The unit sphere can be parameterized using $\varphi$ and $\theta$ as specified in the attached figure as follows

$ \mathbf{p} = ( \cos \varphi \cos \theta, \cos \varphi \sin \theta, \sin \varphi)$

Since the $\mathbf{z'}$ axis points from $\mathbf{p}$ to the origin, then it is given by

$ \mathbf{z'} = - \mathbf{p} $

To build a right handed coordinate system, we can choose two unit vectors $\mathbf{u_1}$ and $\mathbf{u_2}$ such that $\mathbf{z'} = \mathbf{u_1} \times \mathbf{u_2} $

Once possible choice is

$ \mathbf{u_1} = - \dfrac{1}{\cos \phi} \dfrac{ \partial \mathbf{p} }{ \partial \theta } = (\sin \theta , - \cos \theta , 0 ) $

and

$ \mathbf{u_2} = \dfrac{ \partial \mathbf{p}}{ \partial \varphi} = (- \sin \varphi \cos \theta, - \sin \varphi \sin \theta, \cos \varphi ) $

Now to specify $\mathbf{x'}$ and $\mathbf{y'}$, we use $\omega$, which specifies the amount of rotation of $\mathbf{x'}$ and $\mathbf{y'}$ with respect to $\mathbf{u_1}$ and $\mathbf{u_2}$, respectively.
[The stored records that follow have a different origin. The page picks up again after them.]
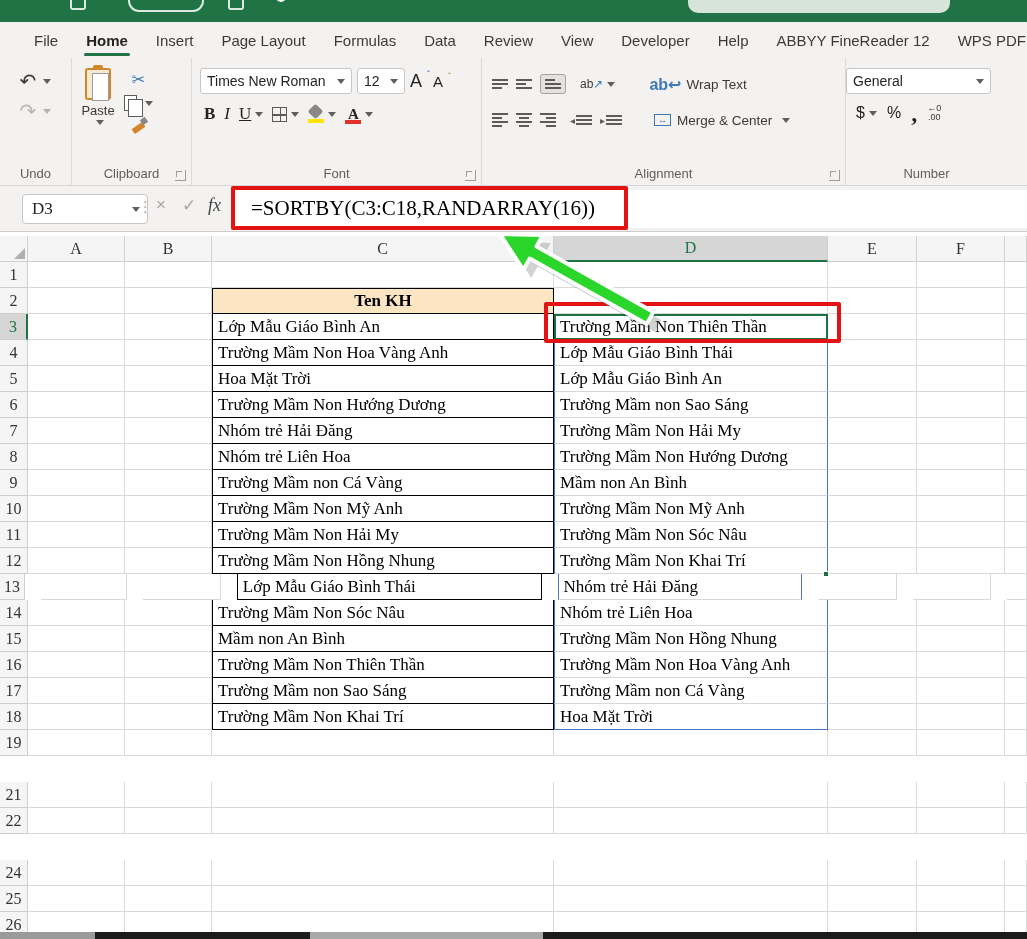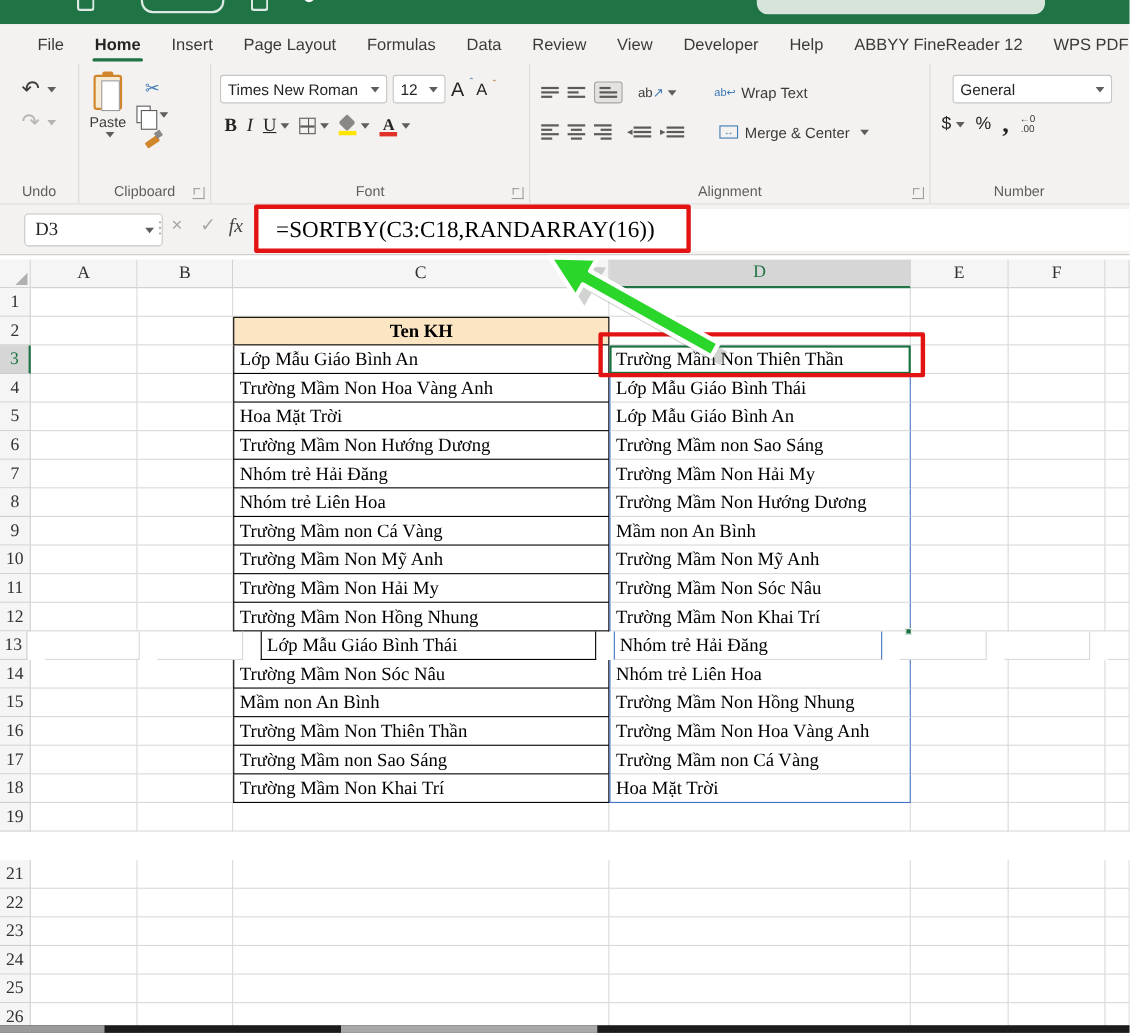"ab↩" .wrap-ic, .merge-ic { font-size: 10px -> 16px; font-weight: none -> bold }
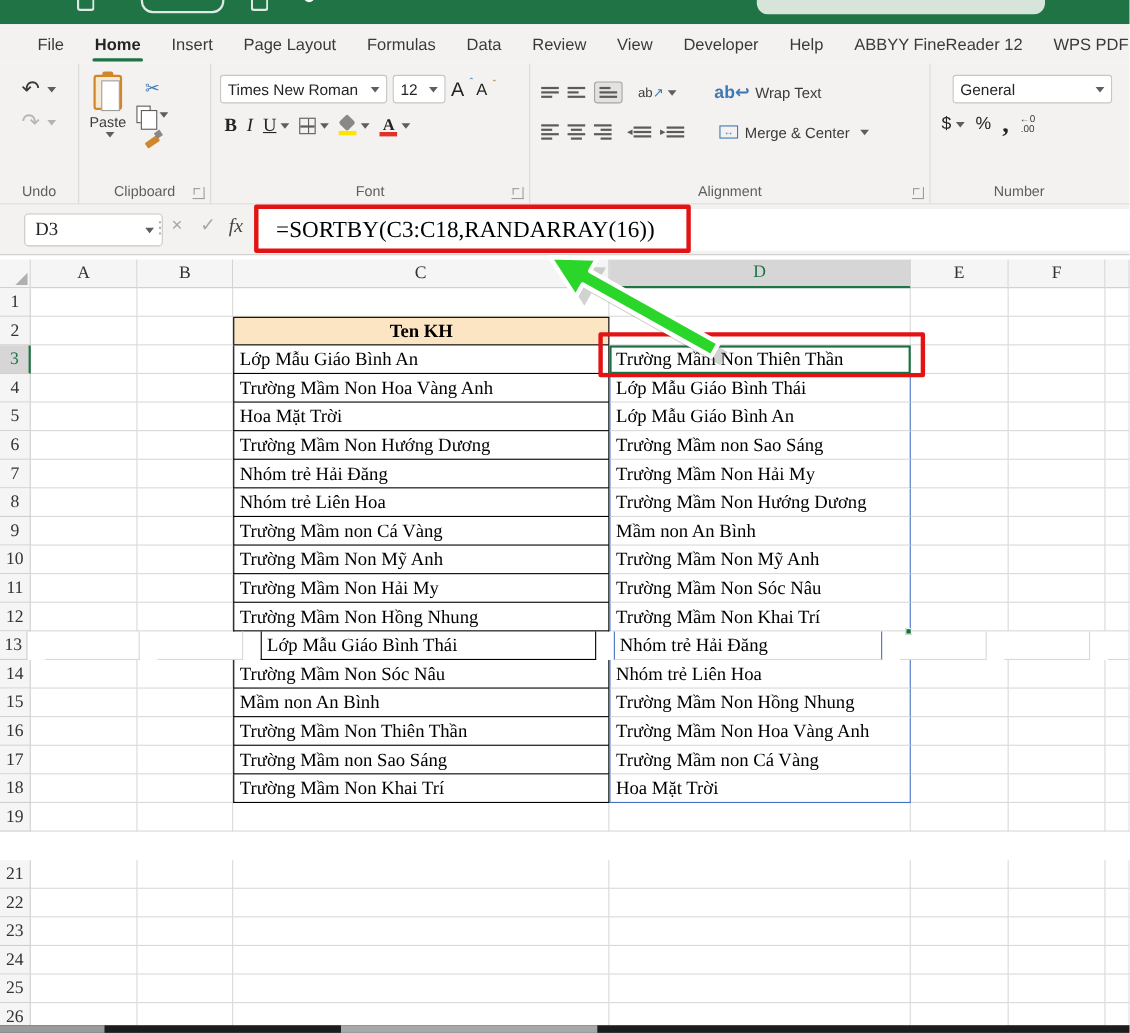"General" #num-combo { margin: 2px 0 0 20px -> 2px 0 0 0 }
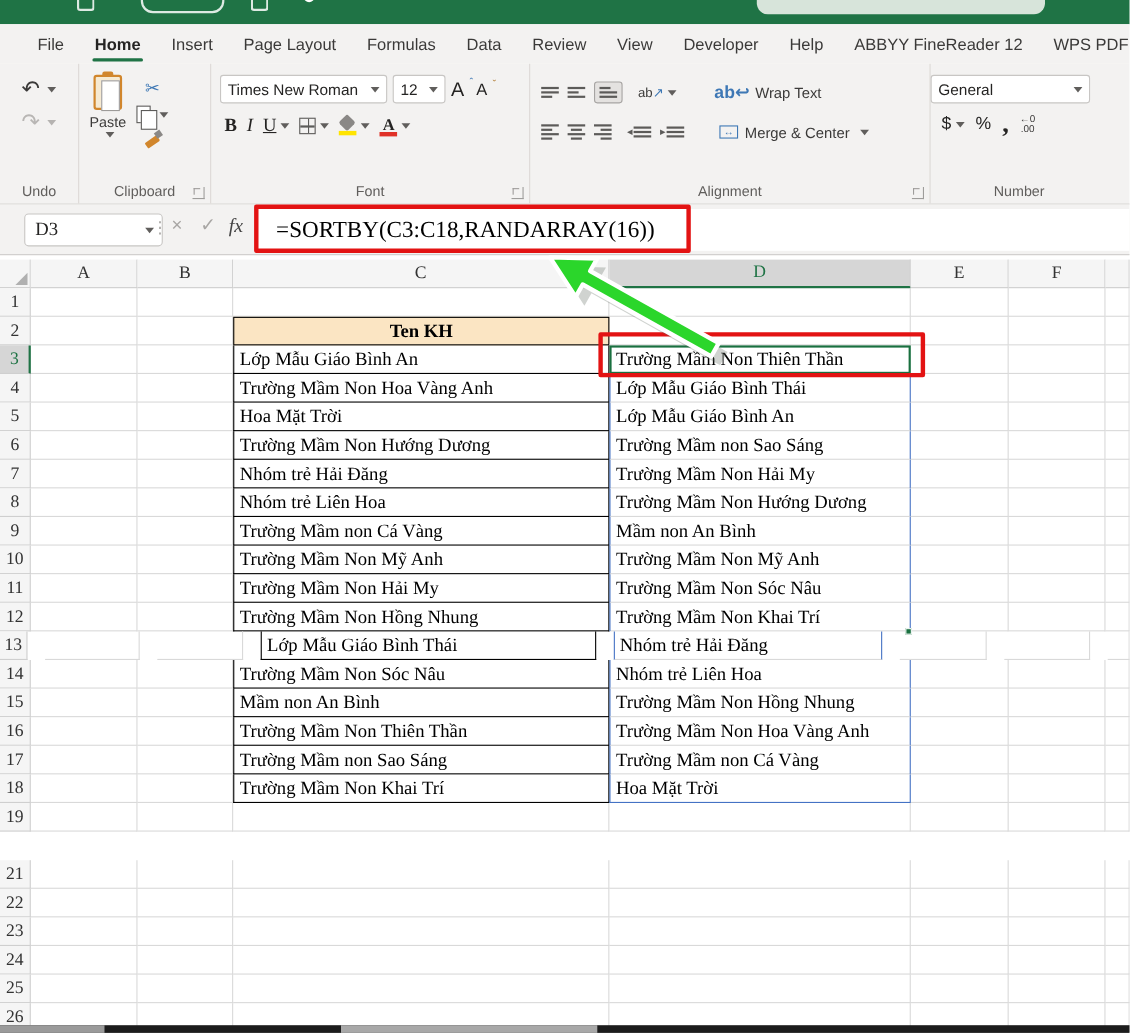"23" div.grow { html: <div> <div>23</div> <div></div> <div></div> <div></div> <div></div> <div></div> <div></div> <div></div> </div> -> none }
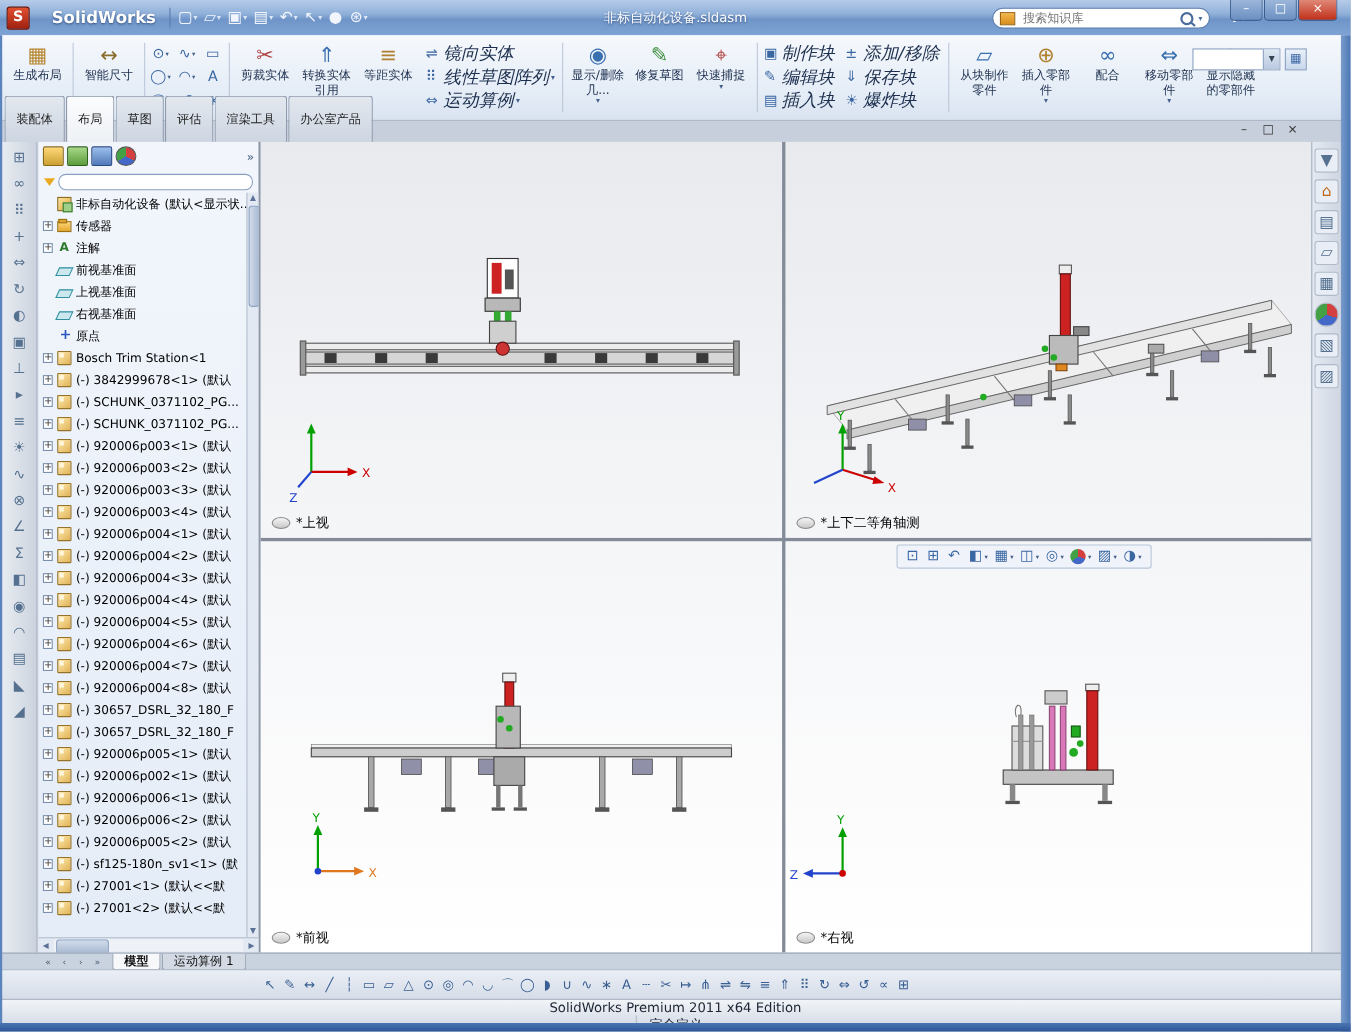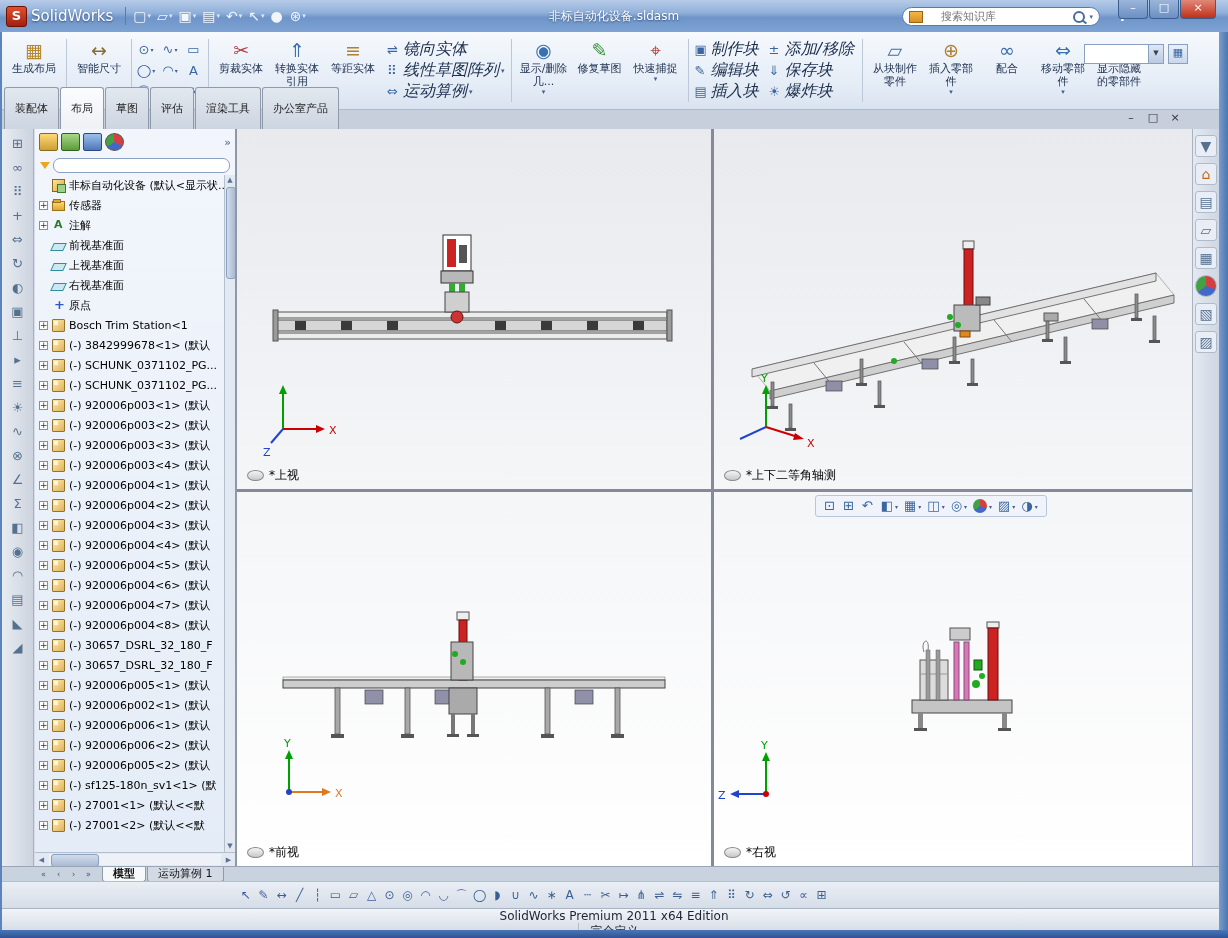"SolidWorks" .sw-name { font-weight: normal -> bold; margin: 0 8px 0 4px -> 0 8px 0 20px }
This is given as follows:

$\mathbf{x'} = \cos \omega \ \mathbf{u_1} + \sin \omega \ \mathbf{u_2} $

and

$ \mathbf{y'} = - \sin \omega \ \mathbf{u_1} + \cos \omega \ \mathbf{u_2} $

Hence the frame attached to point $\mathbf{q} = d \mathbf{p} $ is specified as follows

$ \mathbf{r} = \mathbf{q} + R \mathbf{u} $

Here, $\mathbf{r}$ is the world position vector, while $\mathbf{u}$ is the local position vector. And $\mathbf{R} $ is given by

$ R = [\mathbf{x'}, \mathbf{y'}, \mathbf{z'} ] = R_1 R_{z'} $

with

$R_1 = [\mathbf{u_1}, \mathbf{u_2}, \mathbf{z'}] = \begin{bmatrix} \sin \theta && -\sin \varphi \cos \theta && -\cos \varphi \cos \theta \\ - \cos \theta && - \sin \varphi \sin \theta && -\cos \varphi \sin \theta \\ 0 && \cos \varphi && -\sin \varphi \end{bmatrix}$

and

$ R_{z'} = \begin{bmatrix} \cos \omega && - \sin \omega && 0 \\ \sin \omega && \cos \omega && 0 \\ 0 && 0 && 1 \end{bmatrix} $

Now, if you have an "initial" frame of reference, specified by $\mathbf{q_i} $ and $R_i$ as given above, and want to move it to a "final" frame of reference, specified by $\mathbf{q_f}$ and $R_f$, then first shift the initial frame by $ \mathbf{q_f} - \mathbf{q_i} $, this will give an intermediate frame of reference specified by $ \mathbf{q_f} $ and $\mathbf{R_i} $, now apply a rotation of this frame about $\mathbf{q_f}$ (in the world reference frame) using the rotation matrix $ R_f R_i^T $, and this will give you the desired final frame of reference. Here $T$ denotes taking the transpose of the matrix $R_i$. The effect of this is to preserve the origin of the intermediate frame at $\mathbf{q_f}$ and then resetting (or cancelling) the frame orientation $R_i$ by pre-multiplying it by $R_i^T$ and finally setting the new orientation of the axes as specified by $R_f$.